Bij verkrachting is het geweld onderdeel van datgene wat je wil. Daar kunnen we lang en breed over discussiëren, maar onderaan de streep, of je nou een pick-up artist of een “man in de bosjes” bent: je krijg hetzelfde, namelijk: seks met een vrouw die dat niet wil. Zeker als je dat meer dan eens doet, hoort het geweld dat je gebruikt gewoon bij jouw wensenpakket.
Moord kan dus nog zijn wat we “instrumenteel geweld” noemen: een instrument om iets anders te bereiken. Bij verkrachting is het geweld zelf het doel. In het Engels noemen we dat “process predation”.
Marteling, kindermisbruik en kinderporno
Daarboven komt dan ergens marteling, en dan kindermisbruik, en dan kinderporno. Is verkrachting van kinderen dan erger? Ja, want je maakt gebruik van het feit dat je slachtoffer vertrouwend is, nog niet goed weet hoe de wereld werkt, niet voor zichzelf op kan komen, nog niet volgroeid is; en ook dat is allemaal onderdeel van het pakket dat je wilt en krijgt.
Kinderporno is dan weer een ergere overschrijding, omdat die beelden er zijn en andere mensen in staat stellen om keer op keer de grenzen van het slachtoffer te overschrijden, terwijl die er zelf niks tegen kan doen.
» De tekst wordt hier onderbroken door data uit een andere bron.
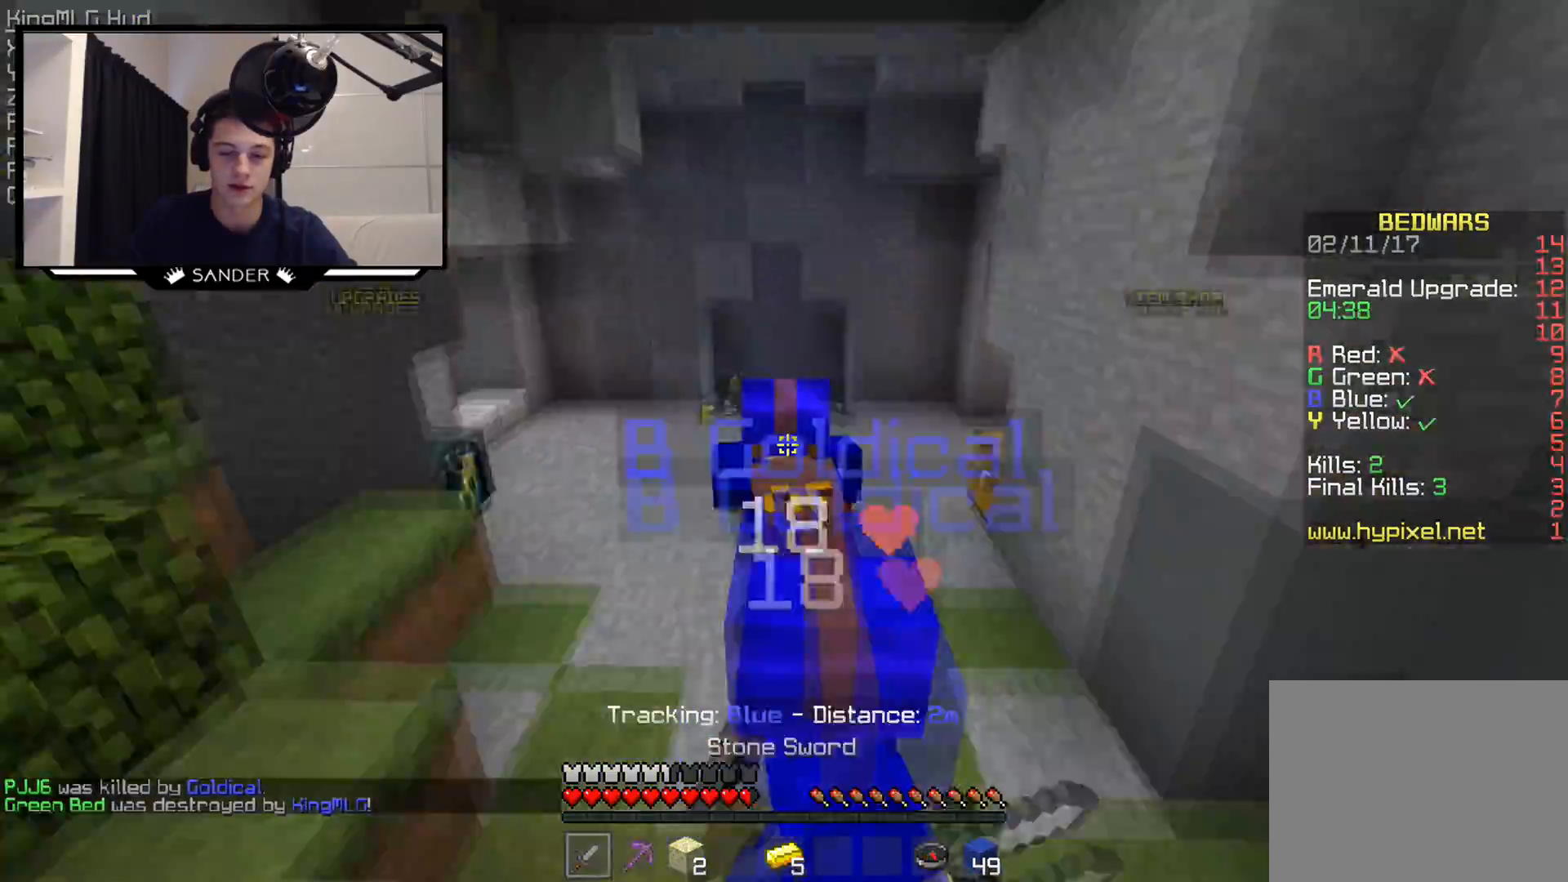
{"keys": ["w"], "mouse": ["left"], "events": [[200, "mouse_left", "down"], [300, "mouse_left", "up"], [400, "mouse_left", "down"]]}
En ook hier speelt weer voorbedachten rade. Het is moeilijk om een verkrachting of kindermisbruik succesvol uit te voeren. Om alle facetten: slachtoffer, plaats, tijd, dwangmiddel, etc etc, logistiek in orde te hebben, zonder gepakt te worden door de politie, betrapt te worden door derden, en zonder dat je slachtoffer aangifte doet – dat krijg je niet zomaar voor elkaar. Dus als je daar wel in slaagt, dan zit je behoorlijk diep in je “vak”. Dan weet je donders goed wat je aan het doen bent.
De niveaus met voorbedachten rade zijn dus altijd hoger dan het niveau waar jij als verdediger op zou kunnen gaan zitten, simpelweg omdat die ander zich heeft voorbereid, en jij wordt geconfronteerd met een situatie waar je maar wat van moet maken. De dader heeft al kunnen nadenken over welk niveau van geweld hij of zij wil gaan gebruiken, en heeft alle middelen al in stelling gebracht om tegen je te kunnen gebruiken.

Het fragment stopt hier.